EXERCISE AIM:
Begin at the line that holds "16: 24 -> 10" and copy each line exactly until the data below ends, including that last line but no pictures.

DATA SUPPLIED:
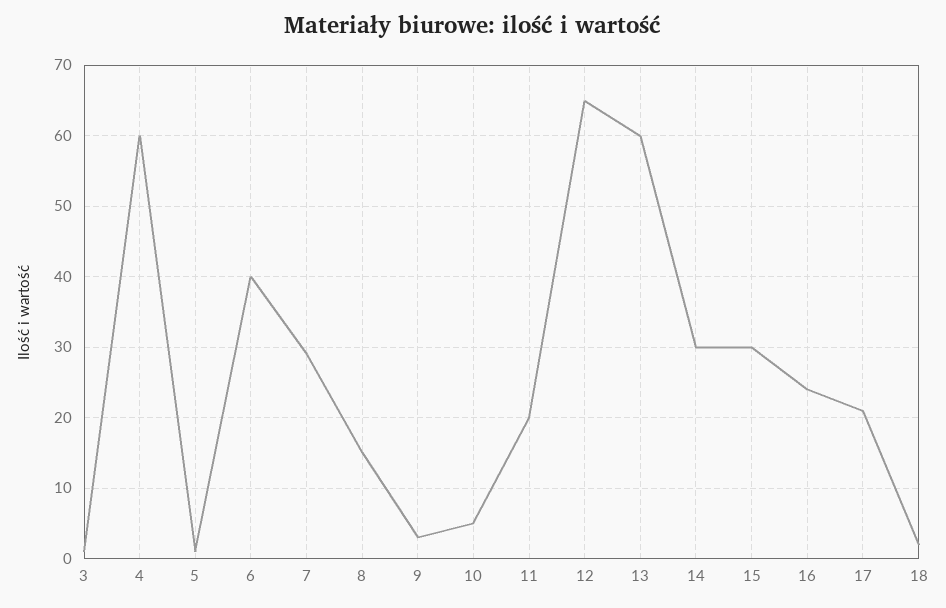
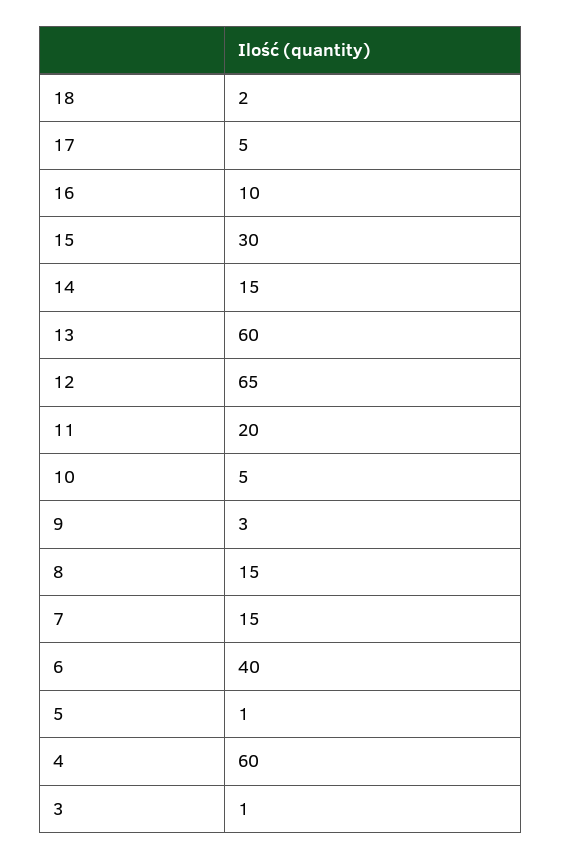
7: 29 -> 15
14: 30 -> 15
16: 24 -> 10
17: 21 -> 5

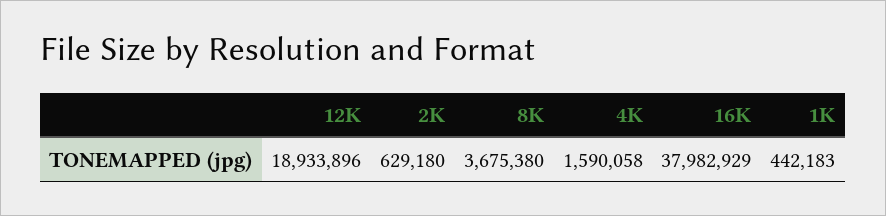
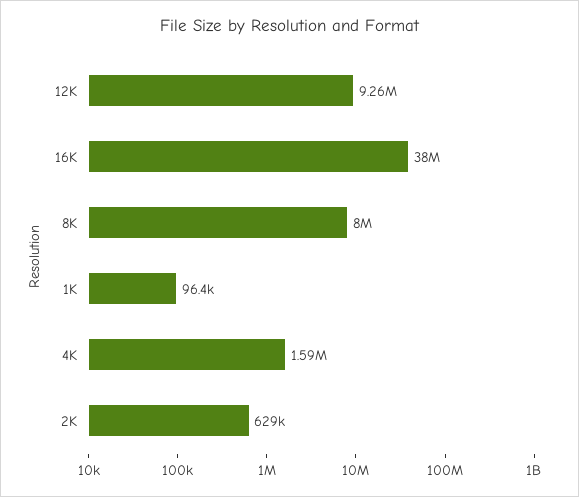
12K: 18933896 -> 9260000
8K: 3675380 -> 8000000
1K: 442183 -> 96400

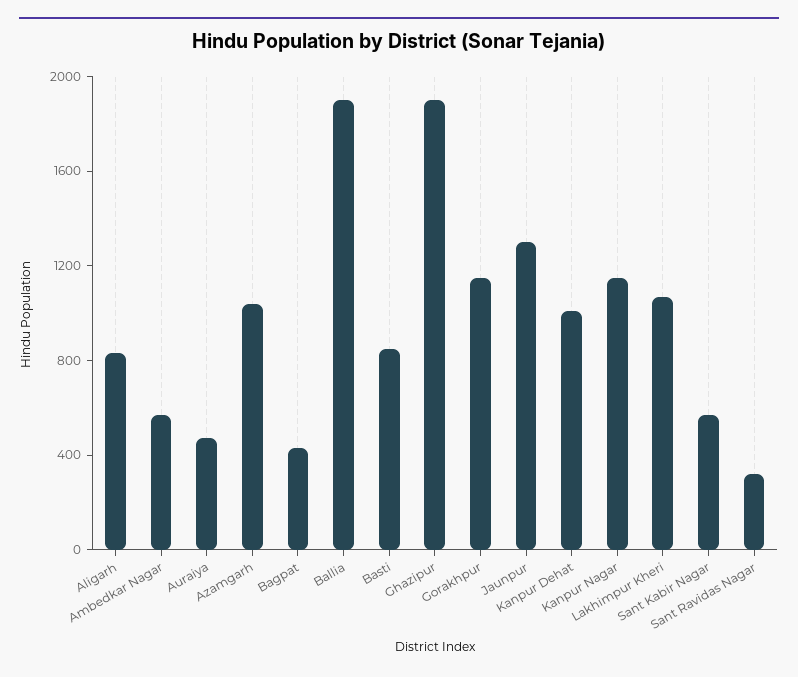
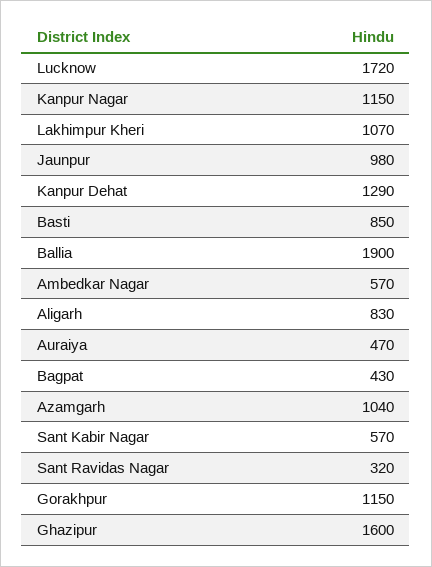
Ghazipur: 1900 -> 1600
Jaunpur: 1300 -> 980
Kanpur Dehat: 1000 -> 1290
Lucknow: none -> 1720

YOUR SOLUTION:
16: 24 -> 10
17: 21 -> 5

12K: 18933896 -> 9260000
8K: 3675380 -> 8000000
1K: 442183 -> 96400

Ghazipur: 1900 -> 1600
Jaunpur: 1300 -> 980
Kanpur Dehat: 1000 -> 1290
Lucknow: none -> 1720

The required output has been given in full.